(Saved data entries)

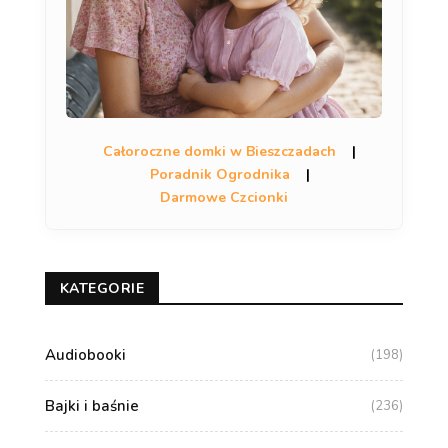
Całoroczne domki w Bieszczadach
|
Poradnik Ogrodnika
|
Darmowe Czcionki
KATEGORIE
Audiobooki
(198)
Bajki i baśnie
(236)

§ **Try it**
Extract every line from the one with "Poradnik Ogrodnika" down to the final line above, both included, exactly as written.

§ **Result of the exercise**
Poradnik Ogrodnika
|
Darmowe Czcionki
KATEGORIE
Audiobooki
(198)
Bajki i baśnie
(236)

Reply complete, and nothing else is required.